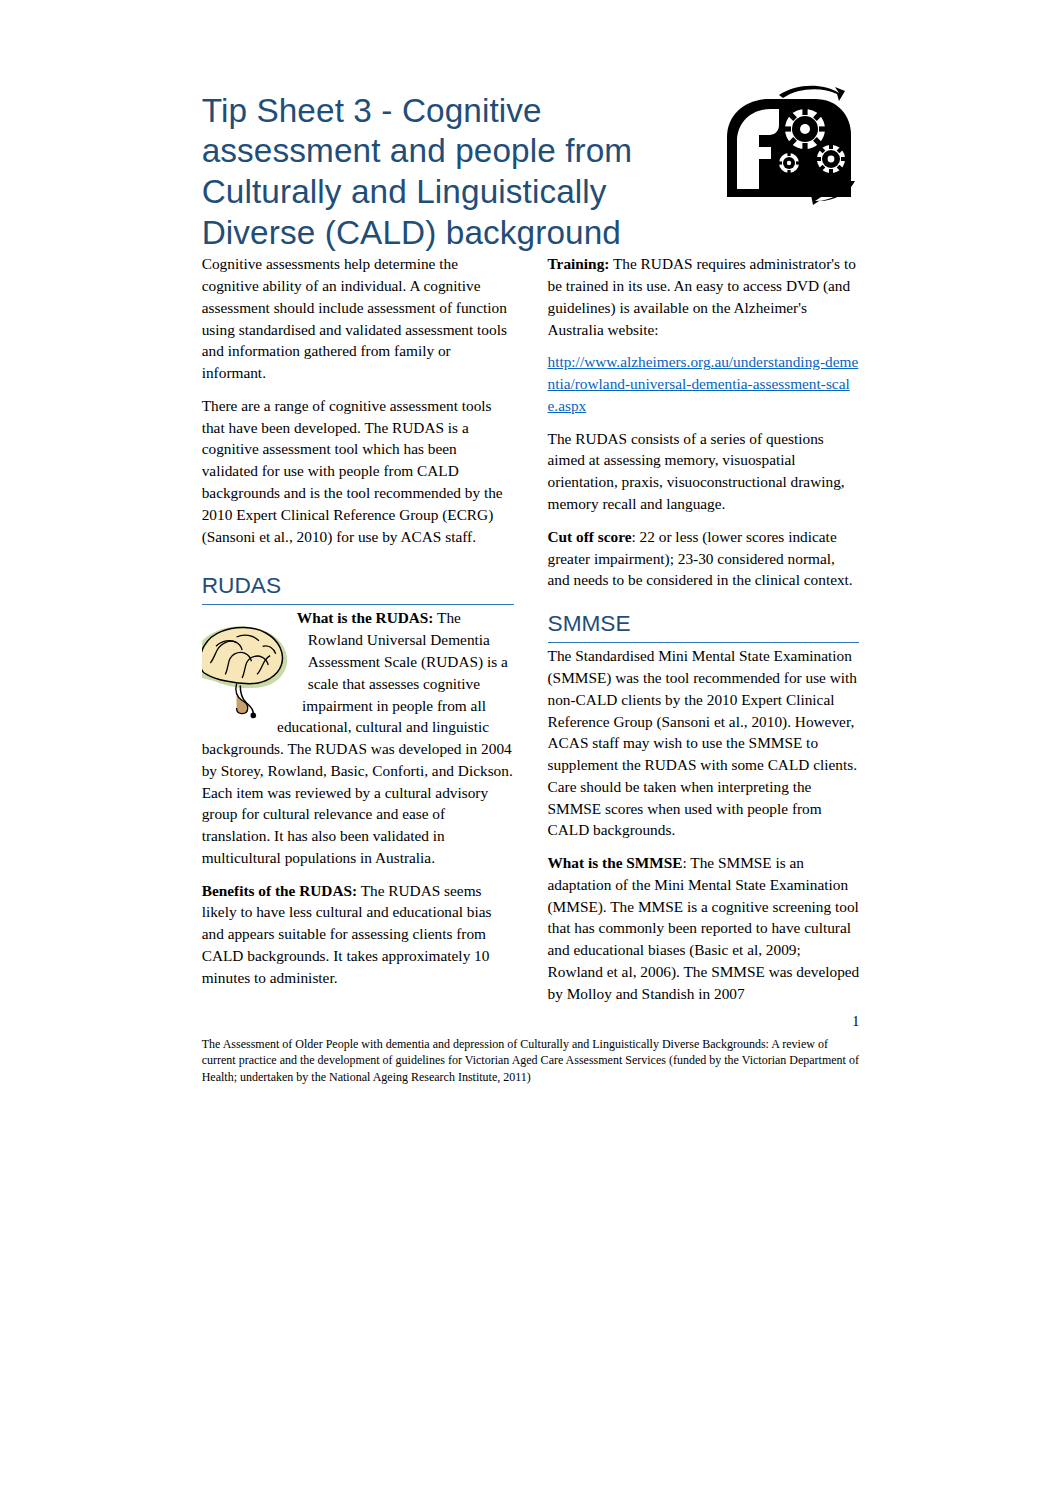Tip Sheet 3 - Cognitive assessment and people from Culturally and Linguistically Diverse (CALD) background
Cognitive assessments help determine the cognitive ability of an individual. A cognitive assessment should include assessment of function using standardised and validated assessment tools and information gathered from family or informant.
There are a range of cognitive assessment tools that have been developed. The RUDAS is a cognitive assessment tool which has been validated for use with people from CALD backgrounds and is the tool recommended by the 2010 Expert Clinical Reference Group (ECRG) (Sansoni et al., 2010) for use by ACAS staff.
RUDAS
What is the RUDAS: The Rowland Universal Dementia Assessment Scale (RUDAS) is a scale that assesses cognitive impairment in people from all educational, cultural and linguistic backgrounds. The RUDAS was developed in 2004 by Storey, Rowland, Basic, Conforti, and Dickson. Each item was reviewed by a cultural advisory group for cultural relevance and ease of translation. It has also been validated in multicultural populations in Australia.
Benefits of the RUDAS: The RUDAS seems likely to have less cultural and educational bias and appears suitable for assessing clients from CALD backgrounds. It takes approximately 10 minutes to administer.
Training: The RUDAS requires administrator's to be trained in its use. An easy to access DVD (and guidelines) is available on the Alzheimer's Australia website:
http://www.alzheimers.org.au/understanding-dementia/rowland-universal-dementia-assessment-scale.aspx
The RUDAS consists of a series of questions aimed at assessing memory, visuospatial orientation, praxis, visuoconstructional drawing, memory recall and language.
Cut off score: 22 or less (lower scores indicate greater impairment); 23-30 considered normal, and needs to be considered in the clinical context.
SMMSE
The Standardised Mini Mental State Examination (SMMSE) was the tool recommended for use with non-CALD clients by the 2010 Expert Clinical Reference Group (Sansoni et al., 2010). However, ACAS staff may wish to use the SMMSE to supplement the RUDAS with some CALD clients. Care should be taken when interpreting the SMMSE scores when used with people from CALD backgrounds.
What is the SMMSE: The SMMSE is an adaptation of the Mini Mental State Examination (MMSE). The MMSE is a cognitive screening tool that has commonly been reported to have cultural and educational biases (Basic et al, 2009; Rowland et al, 2006). The SMMSE was developed by Molloy and Standish in 2007
1
The Assessment of Older People with dementia and depression of Culturally and Linguistically Diverse Backgrounds: A review of current practice and the development of guidelines for Victorian Aged Care Assessment Services (funded by the Victorian Department of Health; undertaken by the National Ageing Research Institute, 2011)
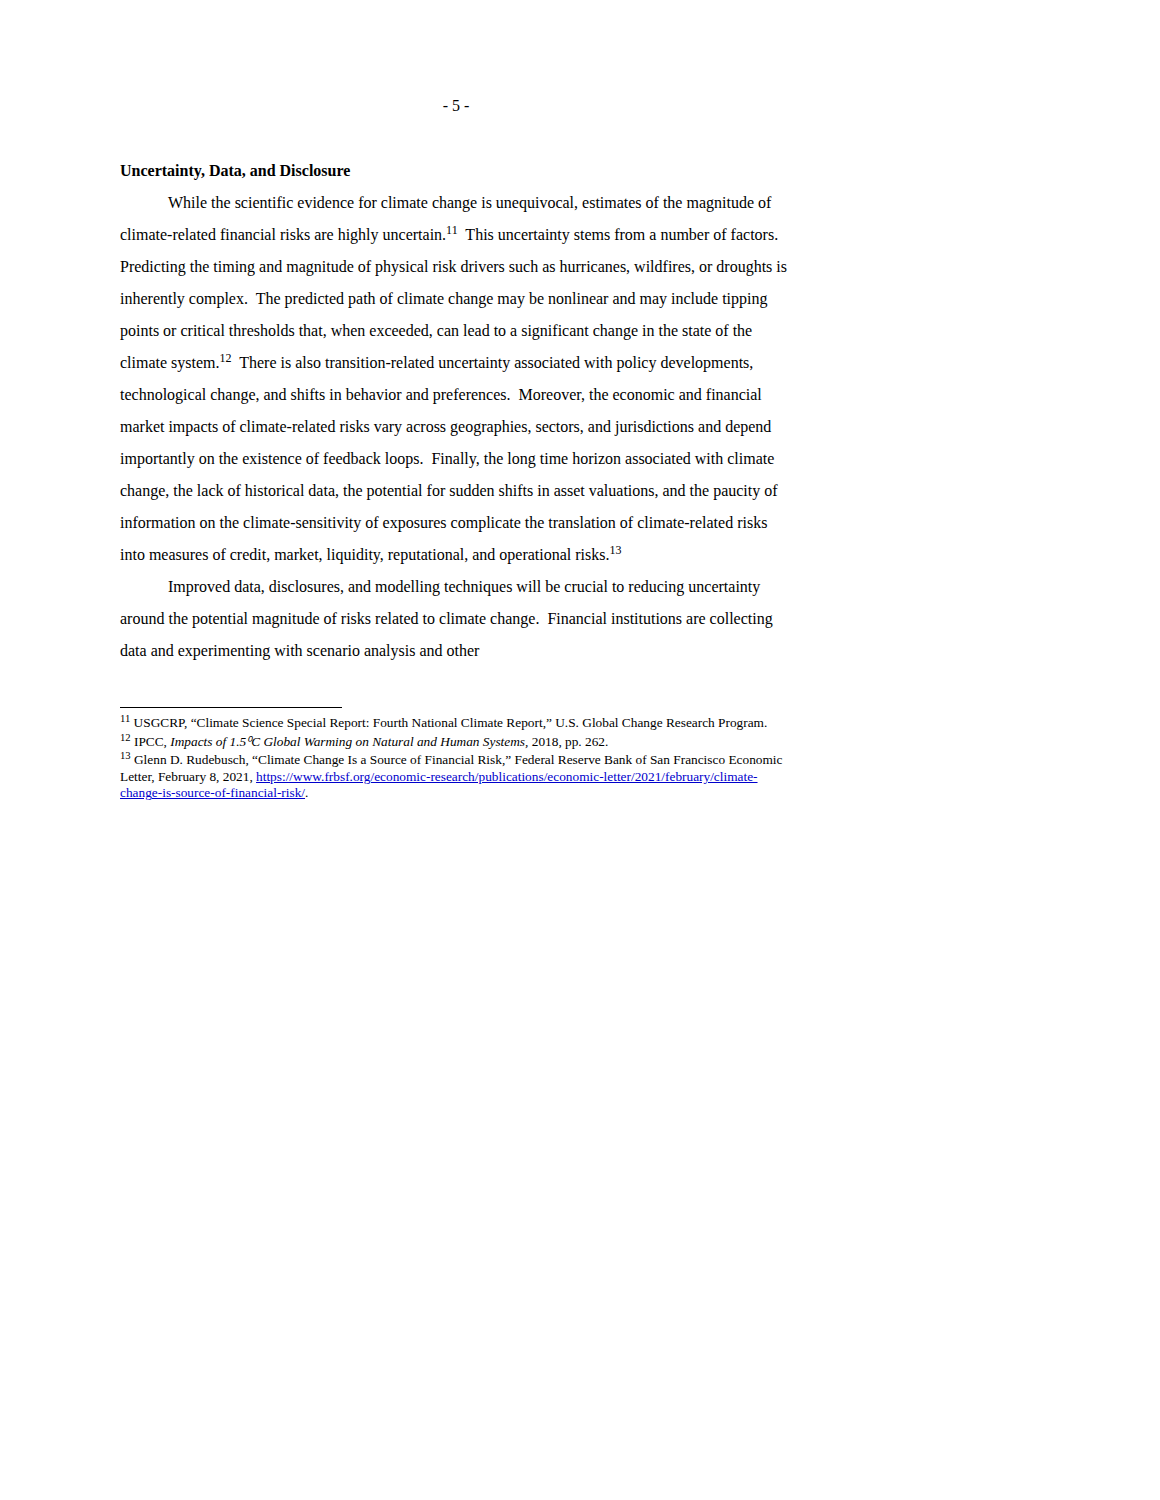- 5 -
Uncertainty, Data, and Disclosure
While the scientific evidence for climate change is unequivocal, estimates of the magnitude of climate-related financial risks are highly uncertain.11 This uncertainty stems from a number of factors. Predicting the timing and magnitude of physical risk drivers such as hurricanes, wildfires, or droughts is inherently complex. The predicted path of climate change may be nonlinear and may include tipping points or critical thresholds that, when exceeded, can lead to a significant change in the state of the climate system.12 There is also transition-related uncertainty associated with policy developments, technological change, and shifts in behavior and preferences. Moreover, the economic and financial market impacts of climate-related risks vary across geographies, sectors, and jurisdictions and depend importantly on the existence of feedback loops. Finally, the long time horizon associated with climate change, the lack of historical data, the potential for sudden shifts in asset valuations, and the paucity of information on the climate-sensitivity of exposures complicate the translation of climate-related risks into measures of credit, market, liquidity, reputational, and operational risks.13
Improved data, disclosures, and modelling techniques will be crucial to reducing uncertainty around the potential magnitude of risks related to climate change. Financial institutions are collecting data and experimenting with scenario analysis and other
11 USGCRP, “Climate Science Special Report: Fourth National Climate Report,” U.S. Global Change Research Program.
12 IPCC, Impacts of 1.5⁰C Global Warming on Natural and Human Systems, 2018, pp. 262.
13 Glenn D. Rudebusch, “Climate Change Is a Source of Financial Risk,” Federal Reserve Bank of San Francisco Economic Letter, February 8, 2021, https://www.frbsf.org/economic-research/publications/economic-letter/2021/february/climate-change-is-source-of-financial-risk/.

_What is required_
Look back at the data above. Transcribe exactly the lines starting at the line that contains "Cut off score: 22" and ending at the line that contains "The Standardised Mini".

_Answer space_
Cut off score: 22 or less (lower scores indicate greater impairment); 23-30 considered normal, and needs to be considered in the clinical context.
SMMSE
The Standardised Mini Mental State Examination (SMMSE) was the tool recommended for use with non-CALD clients by the 2010 Expert Clinical Reference Group (Sansoni et al., 2010). However, ACAS staff may wish to use the SMMSE to supplement the RUDAS with some CALD clients. Care should be taken when interpreting the SMMSE scores when used with people from CALD backgrounds.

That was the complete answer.